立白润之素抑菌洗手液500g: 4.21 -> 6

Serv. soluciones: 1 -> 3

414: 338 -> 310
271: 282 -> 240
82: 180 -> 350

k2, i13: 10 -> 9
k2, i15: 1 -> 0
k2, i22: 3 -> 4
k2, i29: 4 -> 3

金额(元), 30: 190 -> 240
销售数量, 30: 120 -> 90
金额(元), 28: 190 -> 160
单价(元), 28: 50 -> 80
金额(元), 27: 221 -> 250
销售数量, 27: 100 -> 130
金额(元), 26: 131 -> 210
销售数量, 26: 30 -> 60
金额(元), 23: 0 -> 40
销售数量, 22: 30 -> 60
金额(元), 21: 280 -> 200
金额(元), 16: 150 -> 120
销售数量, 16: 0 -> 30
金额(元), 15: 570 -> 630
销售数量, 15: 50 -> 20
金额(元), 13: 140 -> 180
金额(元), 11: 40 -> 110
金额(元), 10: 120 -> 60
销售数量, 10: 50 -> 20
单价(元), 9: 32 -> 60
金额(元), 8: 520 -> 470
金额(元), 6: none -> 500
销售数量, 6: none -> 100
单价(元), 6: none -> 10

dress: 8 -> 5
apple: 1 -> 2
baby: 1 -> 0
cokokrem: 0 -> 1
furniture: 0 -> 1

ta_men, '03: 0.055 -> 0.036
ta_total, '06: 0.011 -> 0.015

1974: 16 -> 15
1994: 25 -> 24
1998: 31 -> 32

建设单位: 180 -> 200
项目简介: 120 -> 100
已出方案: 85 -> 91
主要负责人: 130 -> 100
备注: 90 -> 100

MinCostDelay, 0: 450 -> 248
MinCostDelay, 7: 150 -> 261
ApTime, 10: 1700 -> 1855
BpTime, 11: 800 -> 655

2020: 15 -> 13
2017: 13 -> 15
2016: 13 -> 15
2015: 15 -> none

→ **HOW TO COMPLETE THIS TASK**: Reproduce each record above exactly, keeping every word as it stands.

→ **TASK RESPONSE**:
立白润之素抑菌洗手液500g: 4.21 -> 6

Serv. soluciones: 1 -> 3

414: 338 -> 310
271: 282 -> 240
82: 180 -> 350

k2, i13: 10 -> 9
k2, i15: 1 -> 0
k2, i22: 3 -> 4
k2, i29: 4 -> 3

金额(元), 30: 190 -> 240
销售数量, 30: 120 -> 90
金额(元), 28: 190 -> 160
单价(元), 28: 50 -> 80
金额(元), 27: 221 -> 250
销售数量, 27: 100 -> 130
金额(元), 26: 131 -> 210
销售数量, 26: 30 -> 60
金额(元), 23: 0 -> 40
销售数量, 22: 30 -> 60
金额(元), 21: 280 -> 200
金额(元), 16: 150 -> 120
销售数量, 16: 0 -> 30
金额(元), 15: 570 -> 630
销售数量, 15: 50 -> 20
金额(元), 13: 140 -> 180
金额(元), 11: 40 -> 110
金额(元), 10: 120 -> 60
销售数量, 10: 50 -> 20
单价(元), 9: 32 -> 60
金额(元), 8: 520 -> 470
金额(元), 6: none -> 500
销售数量, 6: none -> 100
单价(元), 6: none -> 10

dress: 8 -> 5
apple: 1 -> 2
baby: 1 -> 0
cokokrem: 0 -> 1
furniture: 0 -> 1

ta_men, '03: 0.055 -> 0.036
ta_total, '06: 0.011 -> 0.015

1974: 16 -> 15
1994: 25 -> 24
1998: 31 -> 32

建设单位: 180 -> 200
项目简介: 120 -> 100
已出方案: 85 -> 91
主要负责人: 130 -> 100
备注: 90 -> 100

MinCostDelay, 0: 450 -> 248
MinCostDelay, 7: 150 -> 261
ApTime, 10: 1700 -> 1855
BpTime, 11: 800 -> 655

2020: 15 -> 13
2017: 13 -> 15
2016: 13 -> 15
2015: 15 -> none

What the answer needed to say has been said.